The Right Book

This one is not my writing. Its Christabelle Adeline's and I just cant stop reading it.


The Right Book


Sometimes the right book is the one you already know from your many trips to the bookstore, from the hours you’ve spent scanning the shelves, the one you’ve many times walked past, run your fingers over, and maybe even held in your hand for a few minutes to observe the cover.
The right book may have an interesting synopsis at the back. The right book may not have an interesting synopsis at the back. If you haven’t heard praises about it, you will find them on the cover, written by people or publications who may or may not be credible. You’d consider them, except that they’re nothing but short excerpts of reviews, and you wonder if these compliments could have been taken out of context.
You’d put it back on the shelf and walk out with a different book. You just need an easy read.

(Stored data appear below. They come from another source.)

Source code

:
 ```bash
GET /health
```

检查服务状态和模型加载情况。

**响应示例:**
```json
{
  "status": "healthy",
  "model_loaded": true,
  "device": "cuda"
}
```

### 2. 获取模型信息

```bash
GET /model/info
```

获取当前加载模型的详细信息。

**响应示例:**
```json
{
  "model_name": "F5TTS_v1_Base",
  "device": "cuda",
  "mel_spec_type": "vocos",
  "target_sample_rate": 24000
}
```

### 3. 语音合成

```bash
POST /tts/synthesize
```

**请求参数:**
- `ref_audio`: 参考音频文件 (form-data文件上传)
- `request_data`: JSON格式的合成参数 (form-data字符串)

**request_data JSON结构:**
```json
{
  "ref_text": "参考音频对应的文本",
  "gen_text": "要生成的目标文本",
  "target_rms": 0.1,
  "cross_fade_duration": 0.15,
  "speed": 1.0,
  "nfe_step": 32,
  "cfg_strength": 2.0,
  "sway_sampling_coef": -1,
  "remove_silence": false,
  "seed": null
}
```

The right book seemed a little heavy. You cannot do heavy right now.
You pick it up again days, maybe months, or years later. You think, “why not” and immediately start reading at the coffee shop attached to the bookstore.

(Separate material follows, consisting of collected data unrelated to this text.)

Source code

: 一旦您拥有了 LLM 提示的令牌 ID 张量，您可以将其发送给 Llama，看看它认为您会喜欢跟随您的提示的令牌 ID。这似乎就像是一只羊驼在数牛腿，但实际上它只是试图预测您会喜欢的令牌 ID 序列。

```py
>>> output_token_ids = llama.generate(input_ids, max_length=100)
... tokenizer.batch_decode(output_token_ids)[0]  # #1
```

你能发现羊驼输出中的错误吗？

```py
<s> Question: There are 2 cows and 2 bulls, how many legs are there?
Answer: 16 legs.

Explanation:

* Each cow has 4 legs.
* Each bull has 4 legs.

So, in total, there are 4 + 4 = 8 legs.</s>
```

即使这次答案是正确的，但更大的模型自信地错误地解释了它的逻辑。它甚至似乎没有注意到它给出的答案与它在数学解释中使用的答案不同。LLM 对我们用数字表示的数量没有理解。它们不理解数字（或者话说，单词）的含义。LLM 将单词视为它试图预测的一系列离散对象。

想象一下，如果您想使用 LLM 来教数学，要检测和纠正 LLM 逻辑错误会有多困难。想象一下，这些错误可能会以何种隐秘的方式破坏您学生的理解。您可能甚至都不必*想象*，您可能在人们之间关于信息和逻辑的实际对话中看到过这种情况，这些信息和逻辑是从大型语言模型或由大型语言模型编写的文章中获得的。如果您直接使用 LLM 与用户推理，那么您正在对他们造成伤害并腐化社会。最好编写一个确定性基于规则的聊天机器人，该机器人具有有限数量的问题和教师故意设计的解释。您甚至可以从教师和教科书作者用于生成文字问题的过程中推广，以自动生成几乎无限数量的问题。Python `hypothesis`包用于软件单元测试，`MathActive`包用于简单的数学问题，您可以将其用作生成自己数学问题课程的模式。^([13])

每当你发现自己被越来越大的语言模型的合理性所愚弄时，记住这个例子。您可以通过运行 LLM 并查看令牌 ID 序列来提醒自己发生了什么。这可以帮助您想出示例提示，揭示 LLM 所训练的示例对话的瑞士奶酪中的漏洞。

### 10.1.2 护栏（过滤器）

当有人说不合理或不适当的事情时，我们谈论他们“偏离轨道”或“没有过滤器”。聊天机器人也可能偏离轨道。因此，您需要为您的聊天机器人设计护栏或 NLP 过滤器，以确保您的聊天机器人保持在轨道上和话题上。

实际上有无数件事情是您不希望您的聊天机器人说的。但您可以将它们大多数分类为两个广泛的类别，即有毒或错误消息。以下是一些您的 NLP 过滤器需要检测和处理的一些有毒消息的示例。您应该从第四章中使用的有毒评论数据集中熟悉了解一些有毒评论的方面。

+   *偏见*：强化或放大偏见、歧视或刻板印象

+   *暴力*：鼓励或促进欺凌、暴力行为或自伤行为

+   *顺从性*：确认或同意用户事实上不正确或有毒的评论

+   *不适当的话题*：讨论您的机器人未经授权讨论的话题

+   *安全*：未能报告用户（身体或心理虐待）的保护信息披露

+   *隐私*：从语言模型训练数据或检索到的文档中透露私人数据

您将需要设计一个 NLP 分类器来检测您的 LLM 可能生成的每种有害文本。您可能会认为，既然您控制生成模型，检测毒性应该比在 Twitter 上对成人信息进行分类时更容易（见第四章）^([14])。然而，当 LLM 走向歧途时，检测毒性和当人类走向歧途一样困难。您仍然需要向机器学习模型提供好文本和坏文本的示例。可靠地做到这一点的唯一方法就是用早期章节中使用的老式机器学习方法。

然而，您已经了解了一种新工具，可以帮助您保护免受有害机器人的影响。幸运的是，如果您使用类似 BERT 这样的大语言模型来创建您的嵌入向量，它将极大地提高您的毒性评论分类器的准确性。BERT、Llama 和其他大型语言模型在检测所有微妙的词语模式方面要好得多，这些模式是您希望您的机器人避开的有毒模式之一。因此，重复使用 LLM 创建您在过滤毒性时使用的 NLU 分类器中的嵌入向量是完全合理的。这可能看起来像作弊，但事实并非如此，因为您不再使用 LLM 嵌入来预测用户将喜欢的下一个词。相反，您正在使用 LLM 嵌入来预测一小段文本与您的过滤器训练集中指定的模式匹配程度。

The right book is beautifully written. You didn’t know it was so funny, though it is also a little sad. At home you stay up all night reading in the comfort of your bed, you get to work late and sleep-seprived. You read it during your commute – no, you commute to read it – you take it out to lunch, you steal cigarette breaks to read.
The right book takes you places you’ve never been, introduces you to people you never thought you’d meet. It is a little heavy, and you get a little intimidated sometimes. But you keep going anyway. The right book takes awhile to appreciate; sometimes Google comes in handy as you look up references, but it is patient with you as much as you are patient with it.
The right book is “unputdownable” – you keep turning pages after pages, you are so consumed in it you don’t even bother keeping track like you usually do.
100 pages in, 300 pages in, 478 pages in, 538 pages in, and before you know it the right book – like any other book – ends.